▸ Dataset entries
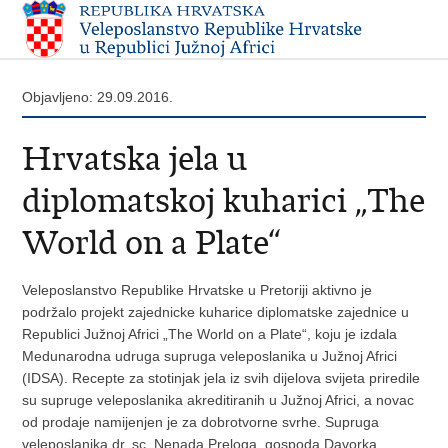
Objavljeno: 29.09.2016.
Hrvatska jela u
diplomatskoj kuharici „The
World on a Plate“
Veleposlanstvo Republike Hrvatske u Pretoriji aktivno je
podržalo projekt zajednicke kuharice diplomatske zajednice u
Republici Južnoj Africi „The World on a Plate“, koju je izdala
Medunarodna udruga supruga veleposlanika u Južnoj Africi
(IDSA). Recepte za stotinjak jela iz svih dijelova svijeta priredile
su supruge veleposlanika akreditiranih u Južnoj Africi, a novac
od prodaje namijenjen je za dobrotvorne svrhe. Supruga
veleposlanika dr. sc. Nenada Preloga, gospoda Davorka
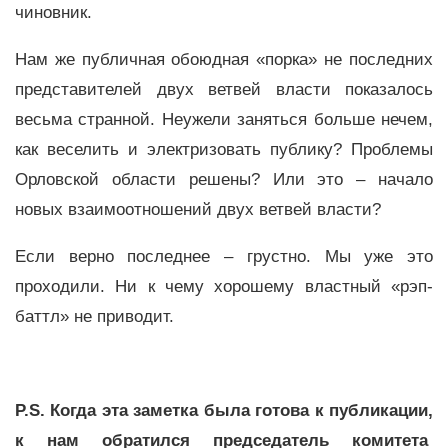
чиновник.
Нам же публичная обоюдная «порка» не последних
представителей двух ветвей власти показалось
весьма странной. Неужели заняться больше нечем,
как веселить и электризовать публику? Проблемы
Орловской области решены? Или это – начало
новых взаимоотношений двух ветвей власти?
Если верно последнее – грустно. Мы уже это
проходили. Ни к чему хорошему властный «рэп-
баттл» не приводит.
P.S.
Когда эта заметка была готова к публикации,
к нам обратился председатель комитета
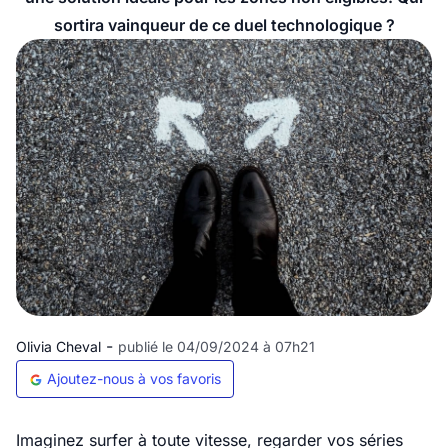
sortira vainqueur de ce duel technologique ?
-
Olivia Cheval
publié le 04/09/2024 à 07h21
Ajoutez-nous à vos favoris
Imaginez surfer à toute vitesse, regarder vos séries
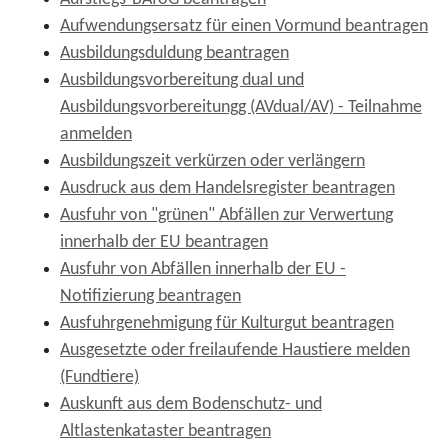
Aufwendungsersatz für einen Vormund beantragen
Ausbildungsduldung beantragen
Ausbildungsvorbereitung dual und
Ausbildungsvorbereitungg (AVdual/AV) - Teilnahme
anmelden
Ausbildungszeit verkürzen oder verlängern
Ausdruck aus dem Handelsregister beantragen
Ausfuhr von "grünen" Abfällen zur Verwertung
innerhalb der EU beantragen
Ausfuhr von Abfällen innerhalb der EU -
Notifizierung beantragen
Ausfuhrgenehmigung für Kulturgut beantragen
Ausgesetzte oder freilaufende Haustiere melden
(Fundtiere)
Auskunft aus dem Bodenschutz- und
Altlastenkataster beantragen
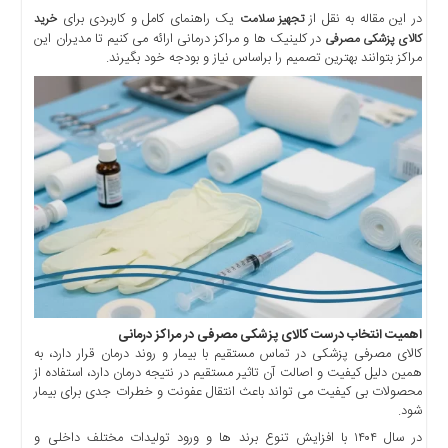
اخبار
در این مقاله به نقل از
یک راهنمای کامل و کاربردی برای
تجهیز سلامت
خرید
حوادث
در کلینیک ها و مراکز درمانی ارائه می کنیم تا مدیران این
کالای پزشکی مصرفی
مراکز بتوانند بهترین تصمیم را براساس نیاز و بودجه خود بگیرند.
اخبار
سیاسی
اخبار
فرهنگی
منوی
اصلی
صفحه
اصلی
اخبار
اقتصادی
اخبار
اهمیت انتخاب درست کالای پزشکی مصرفی در مراکز درمانی
ایران
کالای مصرفی پزشکی در تماس مستقیم با بیمار و روند درمان قرار دارد، به
همین دلیل کیفیت و اصالت آن تاثیر مستقیم در نتیجه درمان دارد، استفاده از
اخبار
محصولات بی کیفیت می تواند باعث انتقال عفونت و خطرات جدی برای بیمار
بین
شود.
المللی
در سال ۱۴۰۴ با افزایش تنوع برند ها و ورود تولیدات مختلف داخلی و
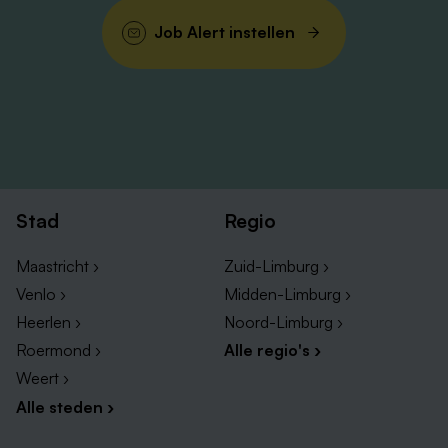
Werkt intensief samen met de peuteropvang om
de doorgaande lijn 2–7 jaar te versterken;
Job Alert instellen
Levert een actieve bijdrage aan de ontwikkeling
van KC De Loft én de Floriva-brede ambities.
Wie ben jij?
Je:
Stad
Regio
Hebt een Pabo-diploma;
Hebt affiniteit met en/of ervaring in het werken met
Maastricht ›
Zuid-Limburg ›
kleuters;
Venlo ›
Midden-Limburg ›
Bent sterk in pedagogisch handelen en ziet snel
Heerlen ›
Noord-Limburg ›
wat kinderen nodig hebben;
Roermond ›
Alle regio's ›
Werkt graag samen in multidisciplinaire teams;
Weert ›
Bent reflectief, ontwikkelingsgericht en
Alle steden ›
professioneel nieuwsgierig;
Neemt initiatief en draagt actief bij aan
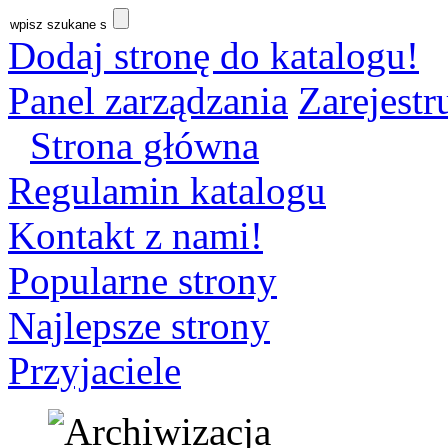
Dodaj stronę do katalogu!
Panel zarządzania
Zarejestru
Strona główna
Regulamin katalogu
Kontakt z nami!
Popularne strony
Najlepsze strony
Przyjaciele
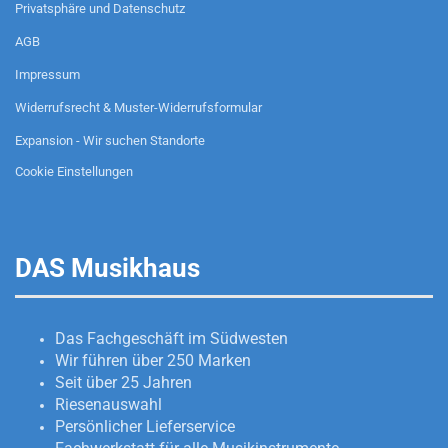
Privatsphäre und Datenschutz
AGB
Impressum
Widerrufsrecht & Muster-Widerrufsformular
Expansion - Wir suchen Standorte
Cookie Einstellungen
DAS Musikhaus
Das Fachgeschäft im Südwesten
Wir führen über 250 Marken
Seit über 25 Jahren
Riesenauswahl
Persönlicher Lieferservice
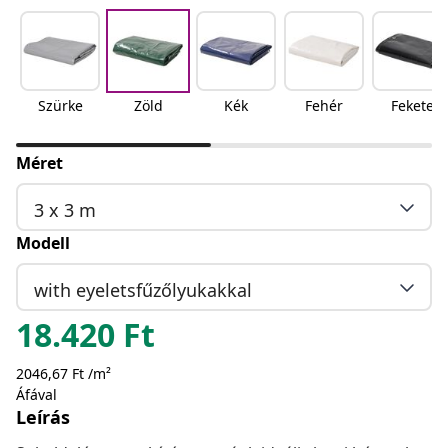
Szürke
Zöld
Kék
Fehér
Fekete
Méret
3 x 3 m
Modell
with eyeletsfűzőlyukakkal
18.420
Ft
2046,67 Ft /m²
Áfával
Leírás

▸ PROBLEM REQUIREMENTS
A verbatim copy of the records is expected, from their first line through the line with "Ajoutez-nous à vos favoris", inclusive, with the pictures removed.

▸ RESPONSE TO THE EXERCISE
Objavljeno: 29.09.2016.
Hrvatska jela u
diplomatskoj kuharici „The
World on a Plate“
Veleposlanstvo Republike Hrvatske u Pretoriji aktivno je
podržalo projekt zajednicke kuharice diplomatske zajednice u
Republici Južnoj Africi „The World on a Plate“, koju je izdala
Medunarodna udruga supruga veleposlanika u Južnoj Africi
(IDSA). Recepte za stotinjak jela iz svih dijelova svijeta priredile
su supruge veleposlanika akreditiranih u Južnoj Africi, a novac
od prodaje namijenjen je za dobrotvorne svrhe. Supruga
veleposlanika dr. sc. Nenada Preloga, gospoda Davorka
чиновник.
Нам же публичная обоюдная «порка» не последних
представителей двух ветвей власти показалось
весьма странной. Неужели заняться больше нечем,
как веселить и электризовать публику? Проблемы
Орловской области решены? Или это – начало
новых взаимоотношений двух ветвей власти?
Если верно последнее – грустно. Мы уже это
проходили. Ни к чему хорошему властный «рэп-
баттл» не приводит.
P.S.
Когда эта заметка была готова к публикации,
к нам обратился председатель комитета
sortira vainqueur de ce duel technologique ?
-
Olivia Cheval
publié le 04/09/2024 à 07h21
Ajoutez-nous à vos favoris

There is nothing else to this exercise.